No, it’s not a graphic novel but if you order now you’ll also receive a free eight-page booklet featuring artwork from some of the artists that we used on Murky Depths. Such as Neil Roberts (2000AD covers), Kev Levell, Huy Truong, Neil Struthers, Donna Evans and Macabu. I commissioned them, with a free rein, to give us their interpretation of the eight main characters in the novel.

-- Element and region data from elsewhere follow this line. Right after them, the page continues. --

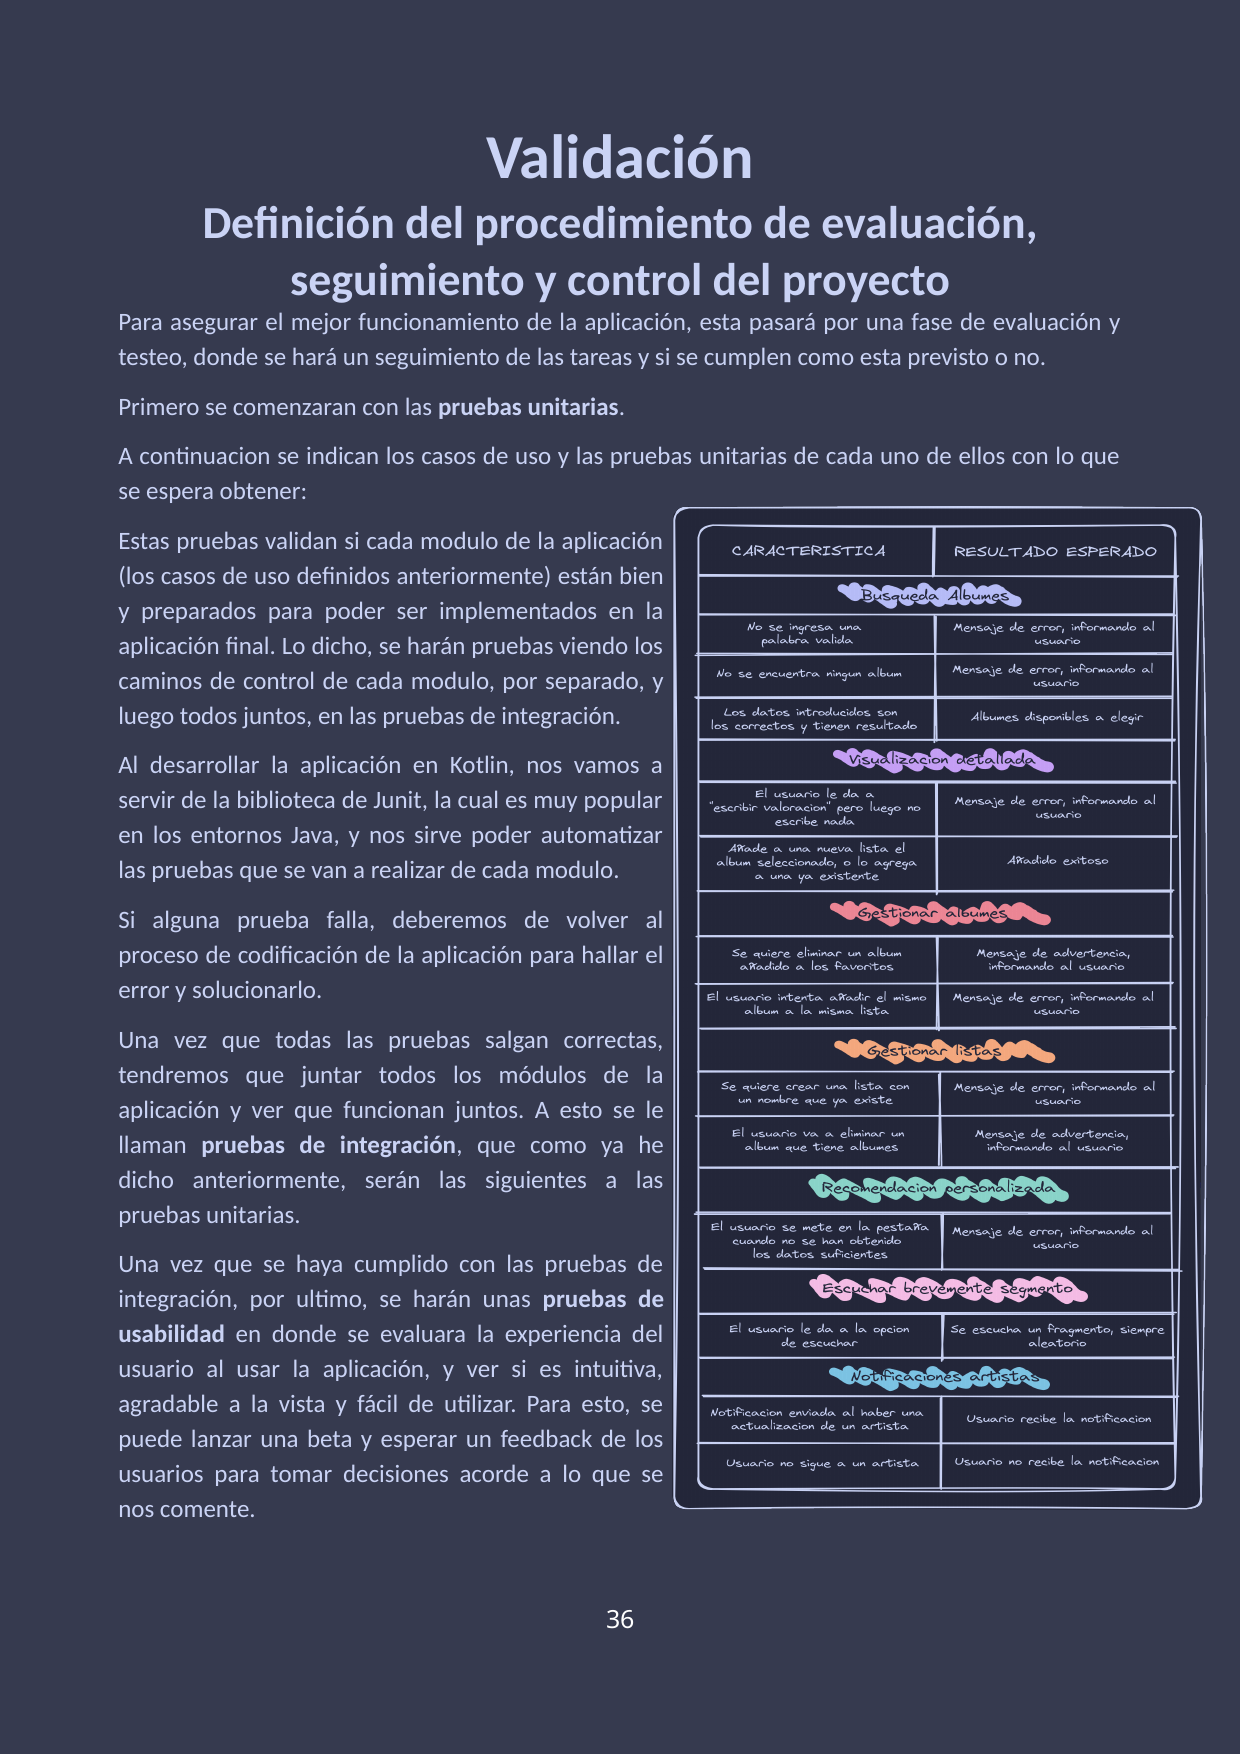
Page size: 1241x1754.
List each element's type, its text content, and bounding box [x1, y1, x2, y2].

text Al desarrollar la aplicación en Kotlin, nos vamos a servir de la biblioteca de Junit, la cual es muy popular en los entornos Java, y nos sirve poder automatizar las pruebas que se van a realizar de cada modulo. [118, 750, 664, 885]
text Si alguna prueba falla, deberemos de volver al proceso de codificación de la aplicación para hallar el error y solucionarlo. [118, 904, 664, 1005]
text Definición del procedimiento de evaluación, seguimiento y control del proyecto [118, 194, 1122, 306]
text A continuacion se indican los casos de uso y las pruebas unitarias de cada uno de ellos con lo que se espera obtener: [118, 441, 1122, 506]
text Una vez que todas las pruebas salgan correctas, tendremos que juntar todos los módulos de la aplicación y ver que funcionan juntos. A esto se le llaman pruebas de integración, que como ya he dicho anteriormente, serán las siguientes a las pruebas unitarias. [118, 1024, 664, 1229]
picture [664, 499, 1211, 1517]
text Primero se comenzaran con las pruebas unitarias. [118, 391, 1122, 421]
text Validación [118, 118, 1122, 194]
text Para asegurar el mejor funcionamiento de la aplicación, esta pasará por una fase de evaluación y testeo, donde se hará un seguimiento de las tareas y si se cumplen como esta previsto o no. [118, 306, 1122, 372]
text Estas pruebas validan si cada modulo de la aplicación (los casos de uso definidos anteriormente) están bien y preparados para poder ser implementados en la aplicación final. Lo dicho, se harán pruebas viendo los caminos de control de cada modulo, por separado, y luego todos juntos, en las pruebas de integración. [118, 525, 664, 731]
text Una vez que se haya cumplido con las pruebas de integración, por ultimo, se harán unas pruebas de usabilidad en donde se evaluara la experiencia del usuario al usar la aplicación, y ver si es intuitiva, agradable a la vista y fácil de utilizar. Para esto, se puede lanzar una beta y esperar un feedback de los usuarios para tomar decisiones acorde a lo que se nos comente. [118, 1248, 1122, 1524]
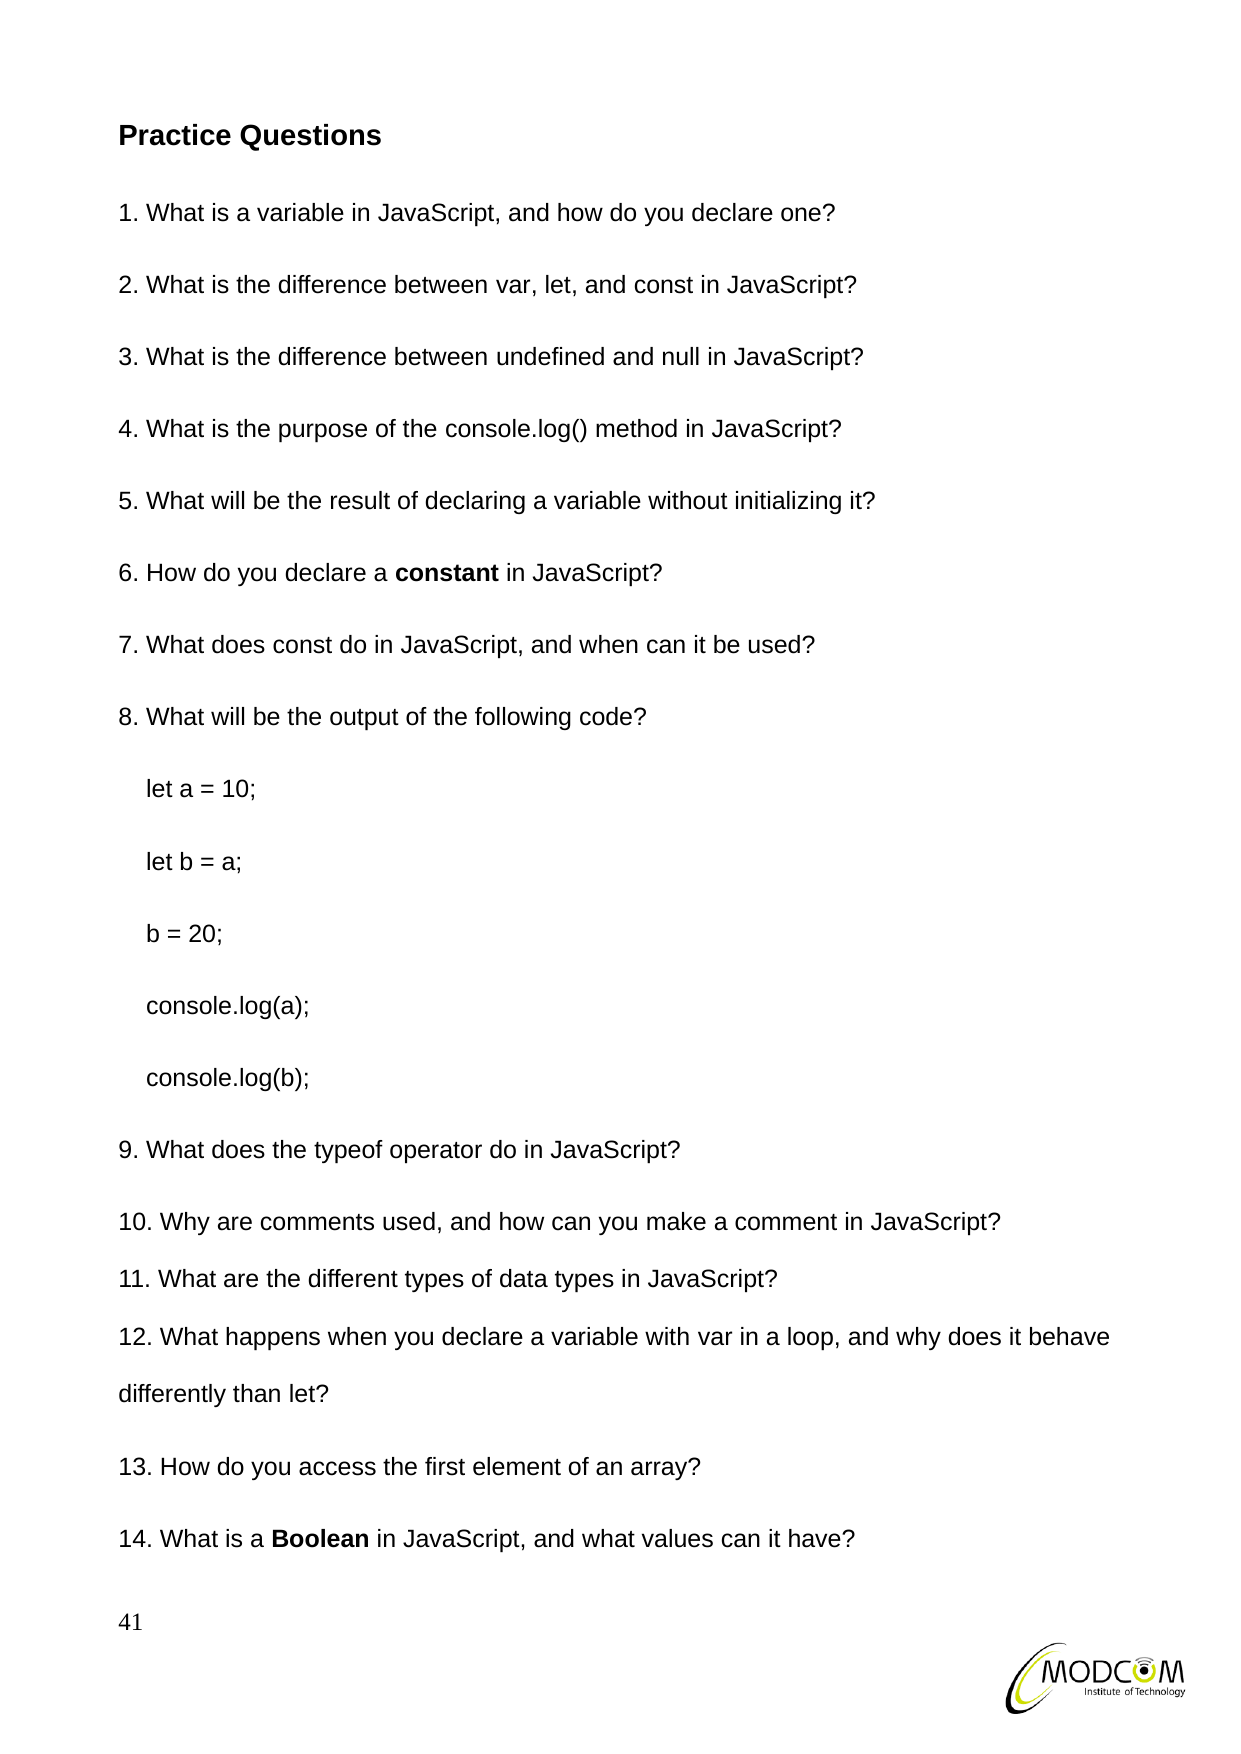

http://www.murkydepths.com/fc.php

The Dog Faced Gods

Posted in Science Fiction, Uncategorized on 13 December 2012 by Lucifal

I’ve recently reserved my reviewing pen for the BSFA’s Vector magazine’s graphic novel and comics reviews column Picture This – yes, it’s also the title of a Blondie song (I guess you can see a link coming), so a little foray into literature.
I’ve met Sarah Pinborough (that’s the link) at several conventions but never read any of her books. I’ve heard good and bad things about her writing so I thought I’d make the effort to form my own opinion. So, free from spoilers, here’s what I thought of Sarah Pinborough’s The Dog Faced Gods trilogy.
The first book, A Matter of Blood, introduces us to a number of characters but Cass Jones is the main protagonist, a flawed London detective in a flawed world; ours but the double-dip recession is crippling the average family, jobs are hard to find and on top of that a more prevalent form of HIV is scaring the populace. Pinborough paints a bleak and depressing tomorrow (and I mean the day after this one as opposed to a far off future) that’ll make you appreciate your lot. Cass Jones is self-centred and job-focused, a copper willing to cut corners to resolve a case. Bribes are the norm in a police force decimated by budget cuts. It all starts to sound a little too real. And that’s one of the beauties of this and the following two books; you can’t deny the possibilities of what Pinborough conjures in her tale, and that makes the final revelation so much more powerful and, dare I say it, acceptable.
What starts out in the first book to be an almost straight detective mystery builds to something a whole lot more interesting. Sure, there are supernatural undertones to A Matter of Blood – Cass is forever seeing his dead brother – but these could all be purely psychological.
It’s difficult to cover the other books without giving away a consistently good plot that supplies enough twists and surprises to make you want to discover what makes Cass the person he is.
The trilogy does turn into something that’ll make you think, and being a sci-fi fan I’m inclined to say that at the end of the day that’s what The Dog Faced Gods trilogy is. Someone interested in other genres might disagree, and that’s another feather in the cap of this tale. It’s whatever you want it to be, and more.
I thoroughly recommend this trilogy to the top of your reading pile. It won’t be there long.